### ACTIVITY LIST:
- 1) Please quote everything in the discussion of black portraiture below, from "Production still from" down to "the black image?".
- 2) Translate this sentence from the discussion of black portraiture below into Spanish: "What is the future of the black image?"
(Beginning of GIVEN PASSAGE)
N-Prolenta, Banana Island: Hublots (2017).
Production still from online performance.
Artists discuss the politics and aesthetics of black portraiture after the internet. Published alongside the online exhibition First Look: New Black Portraitures, copresented by Rhizome and the New Museum.
What is the future of the black image?
Pastiche Lumumba: The future of the black image is generative, autonomous, ephemeral.
Rindon Johnson: I can’t be sure. In relation to this idea of future, I have been thinking a lot recently about the entertainment value of blackness. Like this implication of mobility through entertainment, furthered by the using of things that might be considered stereotypically black to sell an idea about blackness or to sell something… How does the entertainer fit into this painful puzzle of systemic oppression manifest everywhere from the very language we speak to police killings. I’m going to guess that the future of the black image is directly related to the future of capitalism as the black american identity exists and is maintained by capitalism, like every other identity, I mean like everything else. So if capitalism is reoriented, what are we left with?
(End of GIVEN PASSAGE)
(Beginning of MATERIAL SUPPLIED)
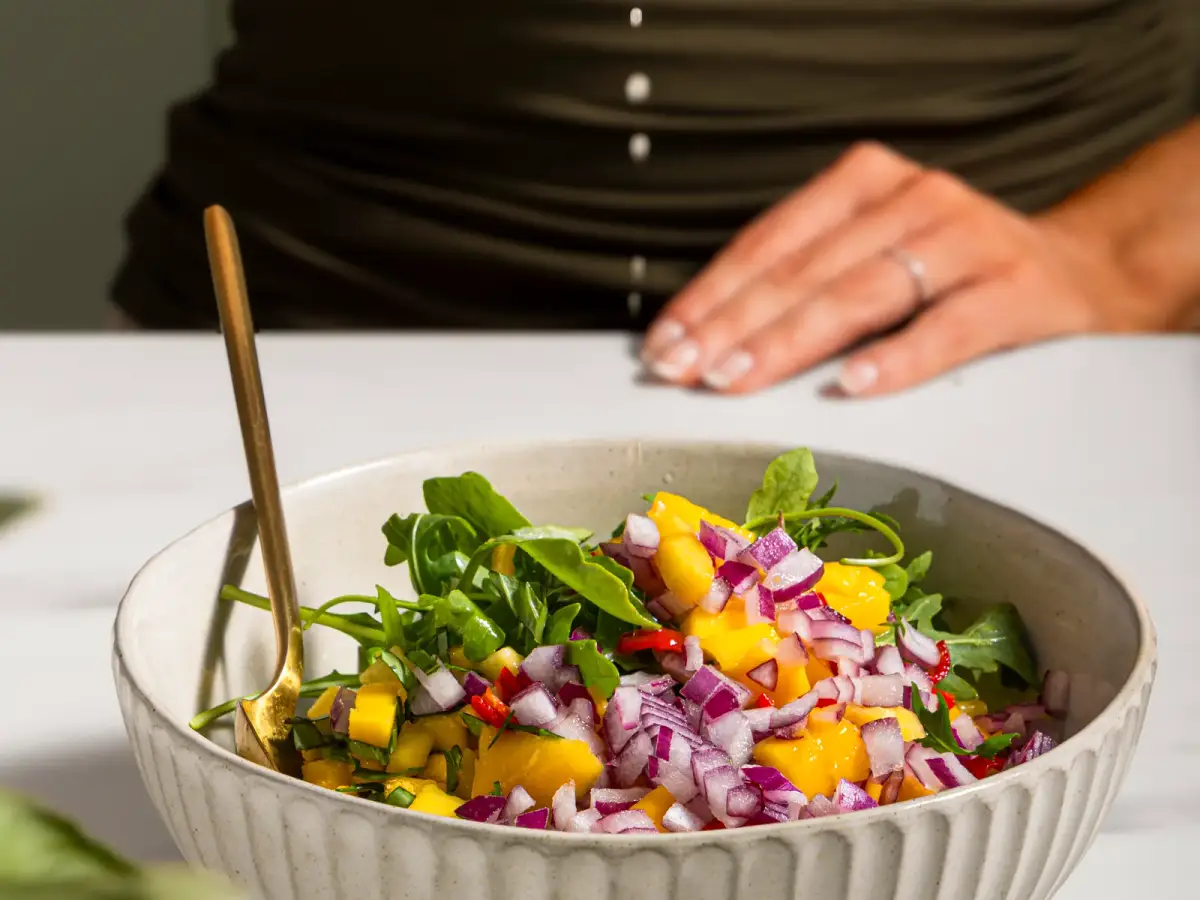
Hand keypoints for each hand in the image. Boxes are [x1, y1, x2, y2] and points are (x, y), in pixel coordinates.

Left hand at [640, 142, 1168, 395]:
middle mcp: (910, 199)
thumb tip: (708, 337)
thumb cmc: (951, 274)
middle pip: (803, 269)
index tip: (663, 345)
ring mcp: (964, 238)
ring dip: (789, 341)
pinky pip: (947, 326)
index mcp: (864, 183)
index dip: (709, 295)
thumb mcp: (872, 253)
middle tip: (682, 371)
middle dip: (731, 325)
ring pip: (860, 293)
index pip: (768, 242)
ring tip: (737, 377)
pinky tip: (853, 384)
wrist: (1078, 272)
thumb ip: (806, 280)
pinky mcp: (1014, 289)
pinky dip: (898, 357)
(End of MATERIAL SUPPLIED)
### ANSWERS GIVEN:
- 1)
Production still from online performance.
Artists discuss the politics and aesthetics of black portraiture after the internet. Published alongside the online exhibition First Look: New Black Portraitures, copresented by Rhizome and the New Museum.
What is the future of the black image?

- 2) ¿Cuál es el futuro de la imagen negra?